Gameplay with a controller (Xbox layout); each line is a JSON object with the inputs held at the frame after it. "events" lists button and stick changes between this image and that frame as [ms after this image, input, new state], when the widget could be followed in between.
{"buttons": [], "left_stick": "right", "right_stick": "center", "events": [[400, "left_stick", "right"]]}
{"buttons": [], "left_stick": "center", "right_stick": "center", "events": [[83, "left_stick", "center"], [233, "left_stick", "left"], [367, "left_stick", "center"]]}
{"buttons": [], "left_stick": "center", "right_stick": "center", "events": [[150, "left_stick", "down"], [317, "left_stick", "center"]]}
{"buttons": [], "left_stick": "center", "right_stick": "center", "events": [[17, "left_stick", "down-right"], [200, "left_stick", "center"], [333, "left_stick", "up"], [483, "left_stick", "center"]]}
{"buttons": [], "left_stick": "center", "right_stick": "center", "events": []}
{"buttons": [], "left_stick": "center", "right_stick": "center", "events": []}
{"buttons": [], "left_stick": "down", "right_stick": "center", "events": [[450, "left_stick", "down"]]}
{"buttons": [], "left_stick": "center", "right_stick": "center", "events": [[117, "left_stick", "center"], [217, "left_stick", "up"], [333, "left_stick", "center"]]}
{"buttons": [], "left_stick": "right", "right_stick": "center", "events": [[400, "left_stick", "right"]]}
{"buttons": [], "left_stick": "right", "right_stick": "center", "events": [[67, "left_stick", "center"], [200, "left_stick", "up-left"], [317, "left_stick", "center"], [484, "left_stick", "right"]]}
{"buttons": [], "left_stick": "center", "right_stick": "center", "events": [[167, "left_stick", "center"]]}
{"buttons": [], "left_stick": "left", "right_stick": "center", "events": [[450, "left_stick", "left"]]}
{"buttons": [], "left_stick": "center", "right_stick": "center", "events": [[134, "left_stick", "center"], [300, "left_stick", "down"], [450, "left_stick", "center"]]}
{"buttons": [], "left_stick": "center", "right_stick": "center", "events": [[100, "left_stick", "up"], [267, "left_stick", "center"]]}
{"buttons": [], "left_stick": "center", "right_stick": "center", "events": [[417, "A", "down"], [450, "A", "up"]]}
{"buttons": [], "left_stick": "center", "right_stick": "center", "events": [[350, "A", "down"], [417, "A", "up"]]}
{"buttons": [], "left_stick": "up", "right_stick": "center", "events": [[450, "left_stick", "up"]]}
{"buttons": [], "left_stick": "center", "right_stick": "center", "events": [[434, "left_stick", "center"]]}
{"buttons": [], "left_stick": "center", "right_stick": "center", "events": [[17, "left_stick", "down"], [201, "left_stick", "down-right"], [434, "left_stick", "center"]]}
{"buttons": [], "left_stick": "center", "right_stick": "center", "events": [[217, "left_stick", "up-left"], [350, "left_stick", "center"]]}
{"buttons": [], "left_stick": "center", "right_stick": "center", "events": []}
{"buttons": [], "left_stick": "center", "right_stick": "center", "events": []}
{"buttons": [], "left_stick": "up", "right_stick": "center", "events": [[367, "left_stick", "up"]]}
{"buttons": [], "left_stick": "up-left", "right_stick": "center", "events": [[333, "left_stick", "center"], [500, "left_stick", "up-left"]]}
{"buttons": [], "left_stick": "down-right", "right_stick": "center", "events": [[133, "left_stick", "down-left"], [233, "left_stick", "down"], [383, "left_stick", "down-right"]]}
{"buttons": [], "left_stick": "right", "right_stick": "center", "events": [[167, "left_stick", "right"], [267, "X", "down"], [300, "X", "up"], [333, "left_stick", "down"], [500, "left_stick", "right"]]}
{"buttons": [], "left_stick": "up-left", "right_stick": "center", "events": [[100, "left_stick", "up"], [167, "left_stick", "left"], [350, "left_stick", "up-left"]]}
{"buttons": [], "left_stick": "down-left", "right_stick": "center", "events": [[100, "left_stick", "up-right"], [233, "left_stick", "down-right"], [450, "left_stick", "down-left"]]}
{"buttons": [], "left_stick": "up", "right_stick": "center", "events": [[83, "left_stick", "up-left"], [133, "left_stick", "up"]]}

> _GOAL OF THE EXERCISE_
Copy down the entries exactly, leaving out no line.

> _OUTPUT OF THE TASK_
Gameplay with a controller (Xbox layout); each line is a JSON object with the inputs held at the frame after it. "events" lists button and stick changes between this image and that frame as [ms after this image, input, new state], when the widget could be followed in between.
{"buttons": [], "left_stick": "right", "right_stick": "center", "events": [[400, "left_stick", "right"]]}
{"buttons": [], "left_stick": "center", "right_stick": "center", "events": [[83, "left_stick", "center"], [233, "left_stick", "left"], [367, "left_stick", "center"]]}
{"buttons": [], "left_stick": "center", "right_stick": "center", "events": [[150, "left_stick", "down"], [317, "left_stick", "center"]]}
{"buttons": [], "left_stick": "center", "right_stick": "center", "events": [[17, "left_stick", "down-right"], [200, "left_stick", "center"], [333, "left_stick", "up"], [483, "left_stick", "center"]]}
{"buttons": [], "left_stick": "center", "right_stick": "center", "events": []}
{"buttons": [], "left_stick": "center", "right_stick": "center", "events": []}
{"buttons": [], "left_stick": "down", "right_stick": "center", "events": [[450, "left_stick", "down"]]}
{"buttons": [], "left_stick": "center", "right_stick": "center", "events": [[117, "left_stick", "center"], [217, "left_stick", "up"], [333, "left_stick", "center"]]}
{"buttons": [], "left_stick": "right", "right_stick": "center", "events": [[400, "left_stick", "right"]]}
{"buttons": [], "left_stick": "right", "right_stick": "center", "events": [[67, "left_stick", "center"], [200, "left_stick", "up-left"], [317, "left_stick", "center"], [484, "left_stick", "right"]]}
{"buttons": [], "left_stick": "center", "right_stick": "center", "events": [[167, "left_stick", "center"]]}
{"buttons": [], "left_stick": "left", "right_stick": "center", "events": [[450, "left_stick", "left"]]}
{"buttons": [], "left_stick": "center", "right_stick": "center", "events": [[134, "left_stick", "center"], [300, "left_stick", "down"], [450, "left_stick", "center"]]}
{"buttons": [], "left_stick": "center", "right_stick": "center", "events": [[100, "left_stick", "up"], [267, "left_stick", "center"]]}
{"buttons": [], "left_stick": "center", "right_stick": "center", "events": [[417, "A", "down"], [450, "A", "up"]]}
{"buttons": [], "left_stick": "center", "right_stick": "center", "events": [[350, "A", "down"], [417, "A", "up"]]}
{"buttons": [], "left_stick": "up", "right_stick": "center", "events": [[450, "left_stick", "up"]]}
{"buttons": [], "left_stick": "center", "right_stick": "center", "events": [[434, "left_stick", "center"]]}
{"buttons": [], "left_stick": "center", "right_stick": "center", "events": [[17, "left_stick", "down"], [201, "left_stick", "down-right"], [434, "left_stick", "center"]]}
{"buttons": [], "left_stick": "center", "right_stick": "center", "events": [[217, "left_stick", "up-left"], [350, "left_stick", "center"]]}
{"buttons": [], "left_stick": "center", "right_stick": "center", "events": []}
{"buttons": [], "left_stick": "center", "right_stick": "center", "events": []}
{"buttons": [], "left_stick": "up", "right_stick": "center", "events": [[367, "left_stick", "up"]]}
{"buttons": [], "left_stick": "up-left", "right_stick": "center", "events": [[333, "left_stick", "center"], [500, "left_stick", "up-left"]]}
{"buttons": [], "left_stick": "down-right", "right_stick": "center", "events": [[133, "left_stick", "down-left"], [233, "left_stick", "down"], [383, "left_stick", "down-right"]]}
{"buttons": [], "left_stick": "right", "right_stick": "center", "events": [[167, "left_stick", "right"], [267, "X", "down"], [300, "X", "up"], [333, "left_stick", "down"], [500, "left_stick", "right"]]}
{"buttons": [], "left_stick": "up-left", "right_stick": "center", "events": [[100, "left_stick", "up"], [167, "left_stick", "left"], [350, "left_stick", "up-left"]]}
{"buttons": [], "left_stick": "down-left", "right_stick": "center", "events": [[100, "left_stick", "up-right"], [233, "left_stick", "down-right"], [450, "left_stick", "down-left"]]}
{"buttons": [], "left_stick": "up", "right_stick": "center", "events": [[83, "left_stick", "up-left"], [133, "left_stick", "up"]]}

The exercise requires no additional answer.